The approximate the atmosphere and ocean (fluids) with numbers, and then use fluid mechanics models to predict their change over time. Using an iterative approach, they gradually project into the future.

Vegetation responses, cloud formation, rainfall, and many other processes are involved and can be modeled differently. Picking the "best" model is complicated. Consult experts.

Human activity is exogenous. So there's no adaptation.

Here's a simple tutorial, and a full GCM.

How different are GCM results?

Burke et al. (2011) find that half of economic studies use the Hadley model. Many used only the Hadley model. There's no reason to prefer that model, and models vary substantially.

Potential solution: model averaging, or multiple models. However, variances (or individual results) should be reported as well as averages.

Aggregation bias

GCM's divide the earth's surface into a grid, but climate statistics are homogenous across each 2x2 degree grid cell (about 138 miles at the equator).

Bias is most significant in mountainous or coastal areas (where climate changes a lot in a small space).

Using this to study the economic impact of climate change is problematic when effects are nonlinear, but there's a solution…

Aggregation bias in pictures

How to deal with aggregation bias

Two options:

  1. "Downscale" the GCM predictions by using regressions to correlate the historic data to the GCM grid.

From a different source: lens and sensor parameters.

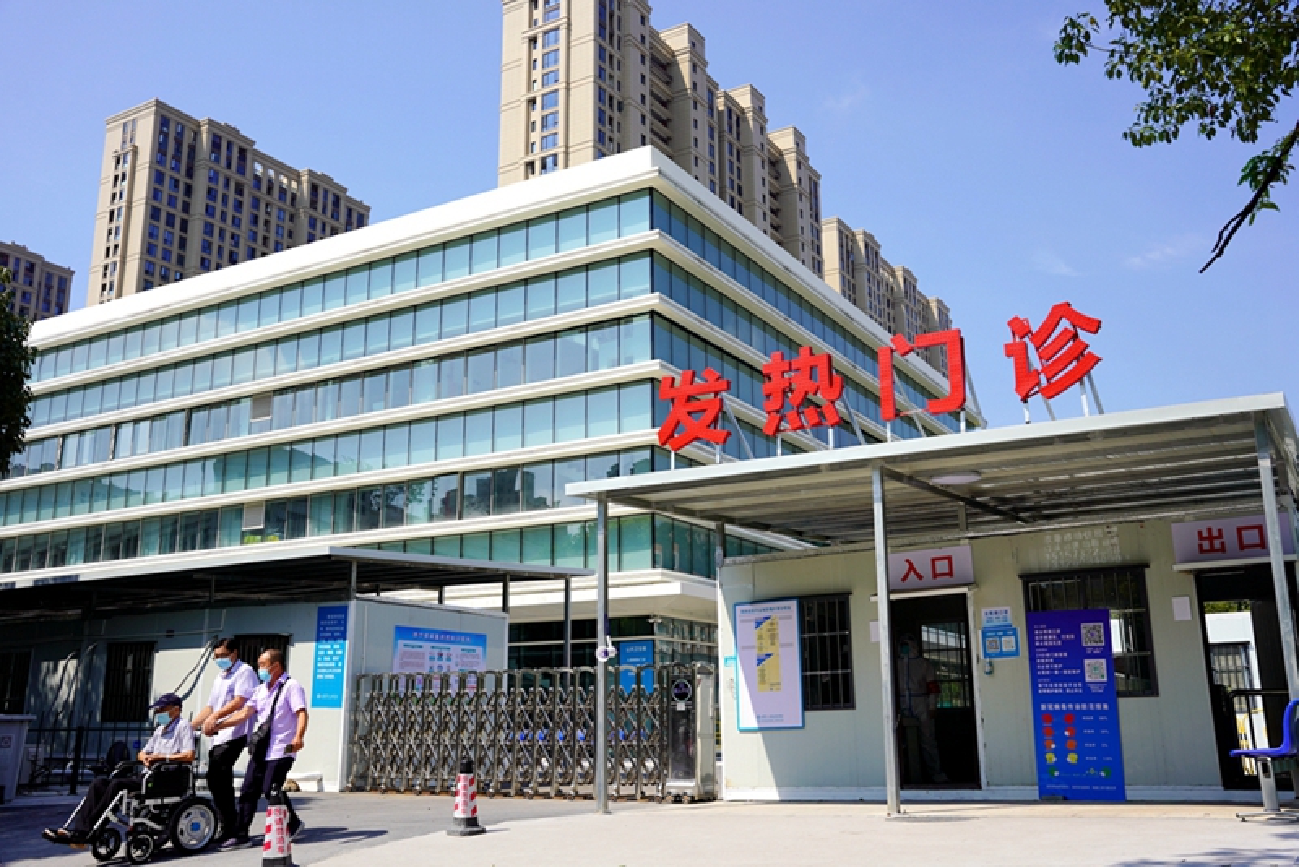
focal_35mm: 33
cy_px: 434
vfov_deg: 39.6
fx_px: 1206
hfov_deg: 56.6
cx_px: 650
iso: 100
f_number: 5.6
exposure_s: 1/800
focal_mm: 33.4
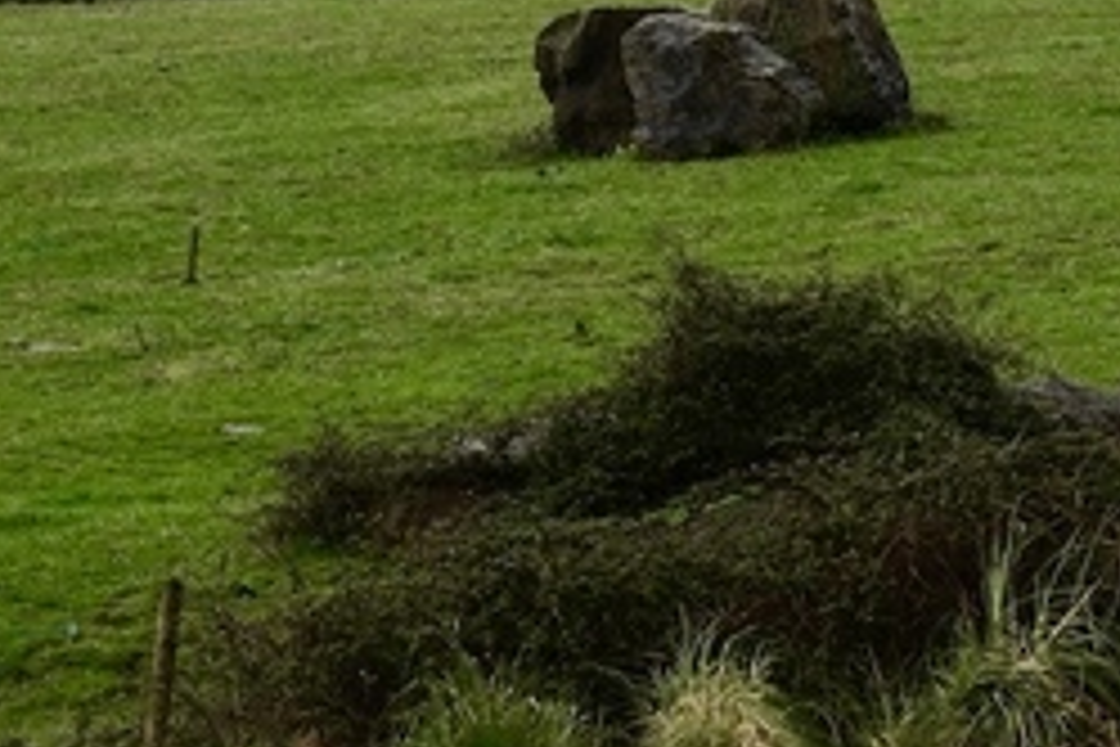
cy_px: -261
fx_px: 8150
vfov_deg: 5.2
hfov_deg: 7.9
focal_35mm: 262
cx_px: 778
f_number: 5
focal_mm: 90
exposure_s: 1/200
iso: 320
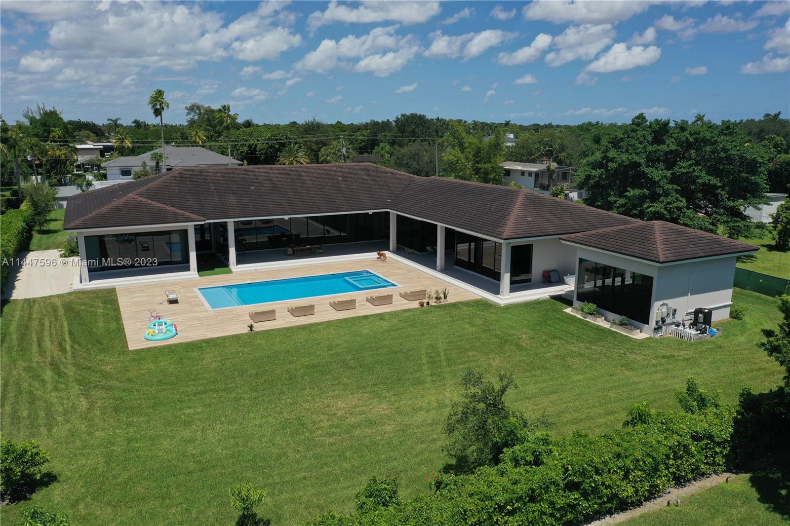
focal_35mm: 28
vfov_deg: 46.4
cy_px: 263
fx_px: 614
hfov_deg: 65.5
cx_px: 395
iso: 100
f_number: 6.3
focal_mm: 10.26
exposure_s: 1/800
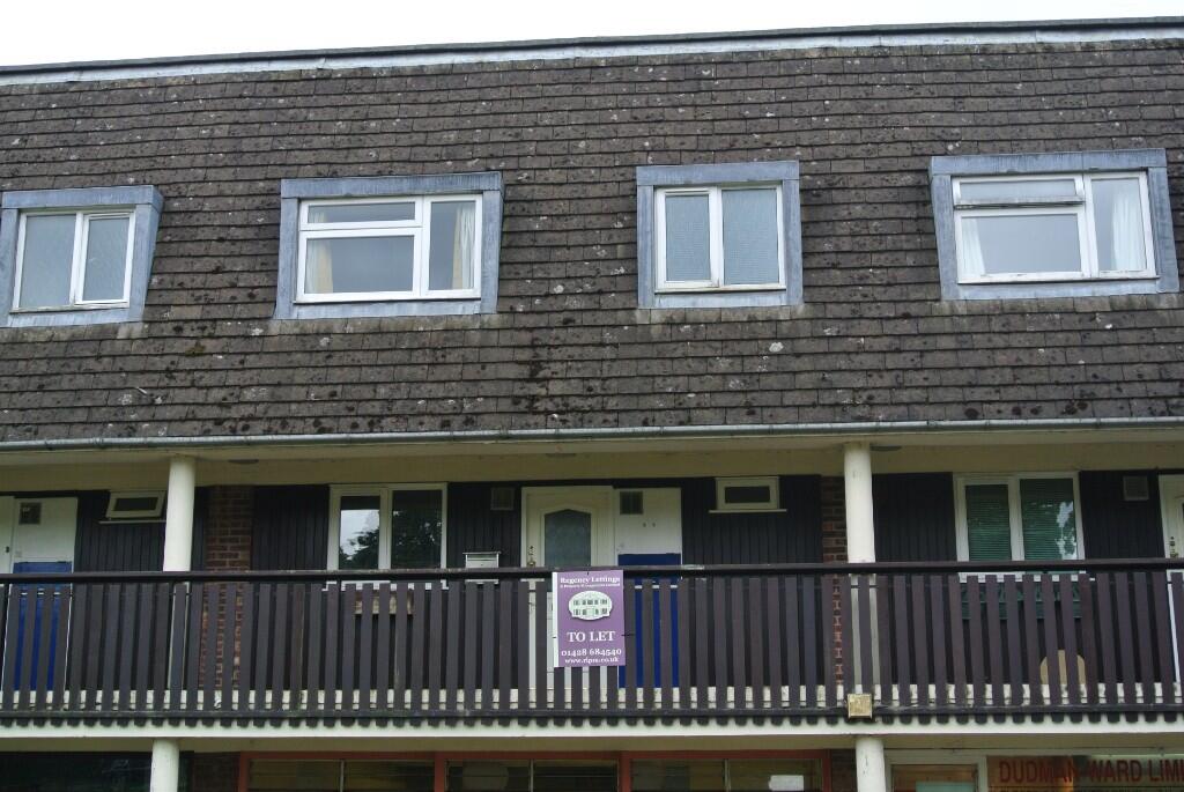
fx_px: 1613
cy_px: 396
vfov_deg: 27.6
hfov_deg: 40.3
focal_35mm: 49
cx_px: 592
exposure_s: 1/60
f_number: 4.5
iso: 100
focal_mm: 18.2
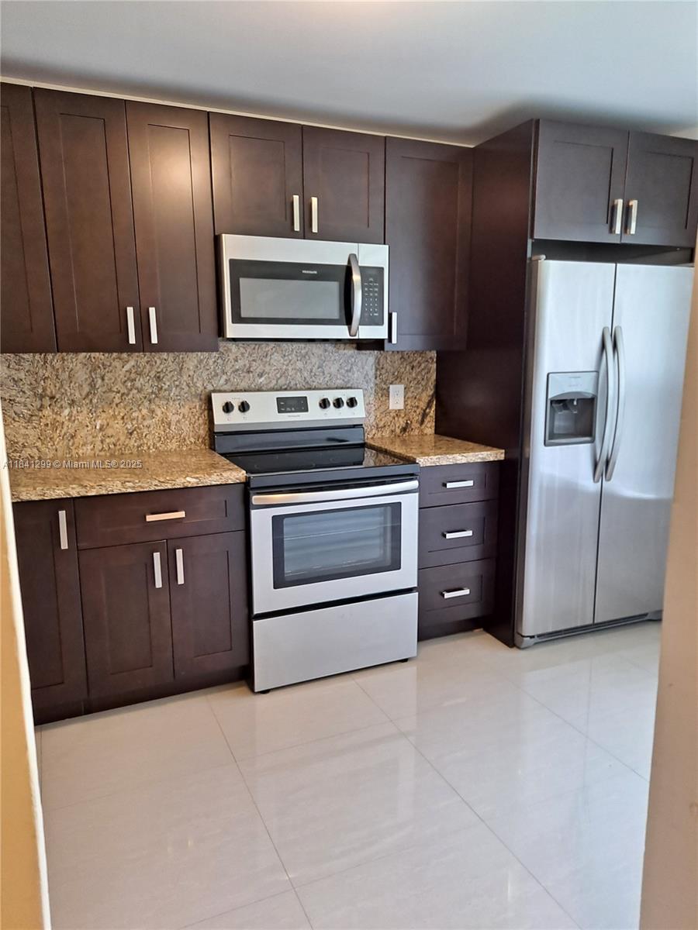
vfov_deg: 69.4
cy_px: 465
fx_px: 672
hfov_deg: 54.9
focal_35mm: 25
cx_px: 349
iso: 125
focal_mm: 4.6
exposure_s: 1/60
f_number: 2
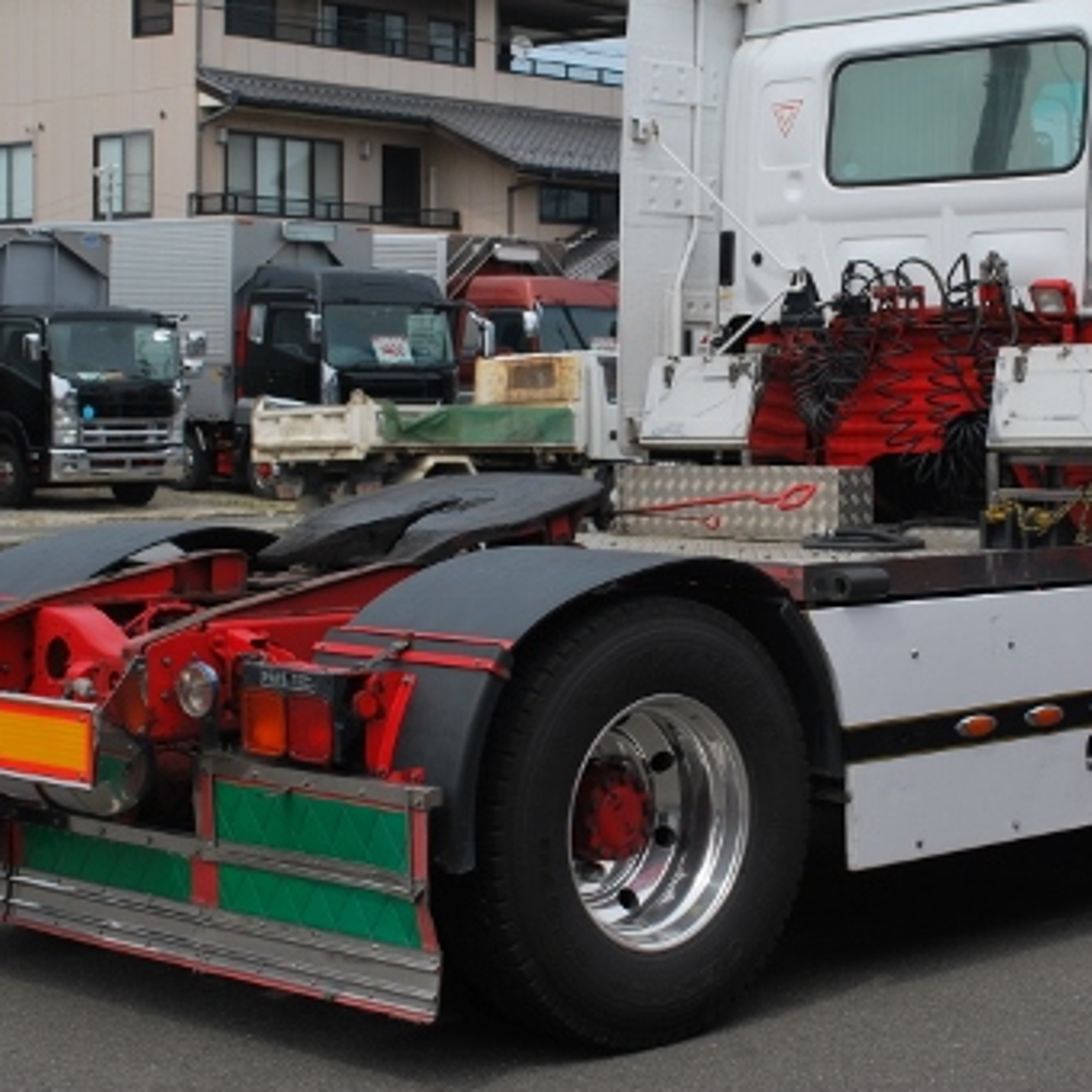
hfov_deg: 23.8
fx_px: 2570
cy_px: 421
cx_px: 752
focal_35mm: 72
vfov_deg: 23.9
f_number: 7.1
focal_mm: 30
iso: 100
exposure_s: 1/200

Datasets are available for California, nationally, and globally.

  2. Simply add the predicted change in the GCM to the baseline climate. However, this will miss any changes in variance across space.

Conclusions

Gridded datasets are great, but all have errors. Use more than one and properly account for station birth/death biases.

Global climate models are also great, but can lead to incorrect estimated impacts. Account for their location-specific biases.